Nie chciałbym wypowiadać się na ten temat, bo zostanę zlinczowany. Przypadek Breivika na pewno otwiera debatę o przywróceniu kary śmierci. Poprzestańmy na tym.
Wierzy pan w odstraszającą rolę kary śmierci? Jej przeciwnicy to negują.
W Anglii była kiedyś obligatoryjna kara śmierci za zabicie policjanta. Policjanci wówczas nie ginęli. Przestępca wiedział, że nie opłaca mu się zabić policjanta, jeśli zostanie przez niego złapany na gorącym uczynku. Dziś policjanci w Anglii giną. Przestępcy nie wahają się przed odebraniem komuś życia, jeśli stawką nie jest ich własne życie.

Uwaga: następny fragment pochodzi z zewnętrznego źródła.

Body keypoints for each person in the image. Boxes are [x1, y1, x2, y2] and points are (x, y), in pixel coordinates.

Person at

Przyzwyczailiśmy się, że jeśli dochodzi do podobnych tragedii, choć przecież na mniejszą skalę niż w Norwegii – na przykład strzelaniny w szkołach – to sprawca zazwyczaj popełnia samobójstwo. Albo zostaje zastrzelony przez policję.
Z punktu widzenia wiktymologii tak jest lepiej. To trochę rozładowuje traumę, jakiej jesteśmy poddani, przywraca naturalny porządek. Stała się rzecz straszna, ale sprawca sam sobie wymierzył sprawiedliwość. W tym wypadku tak się nie stało, dlatego że sprawca nie ma wyrzutów sumienia. Breivik przyznaje się do czynu, ale nie do winy. On jej nie czuje, Jego niezwykły spokój po masakrze na wyspie Utoya ujawnia w pełni jego sylwetkę psychologiczną. To prawda, że np. amerykańska policja podczas akcji przeciwko terroryście zastrzeliłaby go. No, trochę żal, że się tak nie stało.

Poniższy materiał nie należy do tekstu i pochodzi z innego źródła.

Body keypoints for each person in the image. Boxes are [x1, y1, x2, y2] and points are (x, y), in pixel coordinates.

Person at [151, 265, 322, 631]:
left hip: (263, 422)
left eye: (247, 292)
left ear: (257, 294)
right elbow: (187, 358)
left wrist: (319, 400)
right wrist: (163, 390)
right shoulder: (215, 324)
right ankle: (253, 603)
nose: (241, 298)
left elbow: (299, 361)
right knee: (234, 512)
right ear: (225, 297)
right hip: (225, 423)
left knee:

Trudno się oprzeć wrażeniu, że Breivik doskonale wykorzystuje liberalny system, przeciwko któremu walczy. Wie, że nie tylko jest bezpieczny, nikt go nie zabije, ale nawet zachowane będą wszystkie jego prawa.
Jak mówili Rzymianie, volenti non fit iniuria, czyli chcącemu nie dzieje się krzywda... To jest pułapka, jaką zastawiło na siebie społeczeństwo liberalne. Ale reakcja ludzi jest inna. Przecież gdyby policja nie chroniła Breivika, dokonano by na nim samosądu, gdy jechał policyjnym samochodem.

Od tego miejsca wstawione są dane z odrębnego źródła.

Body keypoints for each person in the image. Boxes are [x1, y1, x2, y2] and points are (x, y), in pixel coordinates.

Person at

Ludzie mało Breivika nie zlinczowali, ale niemal natychmiast zaczęto też mówić, że nie można naginać prawa, by surowiej go ukarać.
Kto nie stracił nikogo bliskiego na wyspie Utoya, może obstawać przy tym, by niczego nie zmieniać w prawodawstwie. Ci, których dotknęło to bezpośrednio, zachowają się inaczej. Będą żądać radykalnych zmian, by Breivik poniósł odpowiednia karę,
Często widzę, ze najbliżsi ofiar zabójstw nie mogą znieść myśli, że zabójca dostanie karę zbyt małą. Niedawno odbierałem doktorat honoris causa w Lublinie; w tym mieście toczy się proces adwokata, który zabił swoją aplikantkę. Dowiedziałem się później od dziennikarza, że ojciec dziewczyny bardzo chciał do mnie podejść, ale nie miał śmiałości. W tej sprawie jestem konsultantem policji. Ten człowiek chciał mi powiedzieć, że jeśli zabójca uniknie kary, to on nie wytrzyma i go zabije. I co można powiedzieć w takich wypadkach? Kiedyś matka zgwałconego i zabitego dziecka powiedziała mi, że tylko śmierć mordercy może uspokoić jej sumienie. I że jeśli wyjdzie on przedterminowo z więzienia, to ona będzie czekała, by go zabić. Powinno się powiedzieć: proszę pani, nie wolno zabijać w żadnym wypadku. Ale w pewien sposób trudno nie mieć dla niej zrozumienia.
W wypadku Breivika nie mówimy o samosądzie, ale adekwatnej karze.
Oczywiście. Nie mam wątpliwości, że rodziny ofiar masakry w Norwegii stworzą jakąś grupę wzajemnego wsparcia i będą dążyć do tego, by taką karę poniósł.
Politycy norwescy zapowiadają, że nic się nie zmieni w ich kraju, będzie nadal liberalny i otwarty.
Jeśli ktoś nas okradnie w tramwaju, to będziemy już pilnować portfela. Po tak wielkiej traumie Norwegia musi się zmienić. Politycy uprawiają pozytywną propagandę: jesteśmy silni, nic nas nie rzuci na kolana, będziemy żyć nadal w swoim sielsko-anielskim kraju.
Ja nie wątpię, że będzie inaczej. Zmiany będą się dokonywały drogą ewolucyjną, zaostrzać się będzie rygor dotyczący dyscypliny społecznej. Będzie większa ochrona budynków rządowych i polityków. A przede wszystkim dokładniejszy monitoring obywateli, ich potencjalnie niebezpiecznych zachowań. Uświadomiliśmy sobie, że zagraża nam terror wewnętrzny i ta lekcja oraz wnioski dotyczą całej Europy.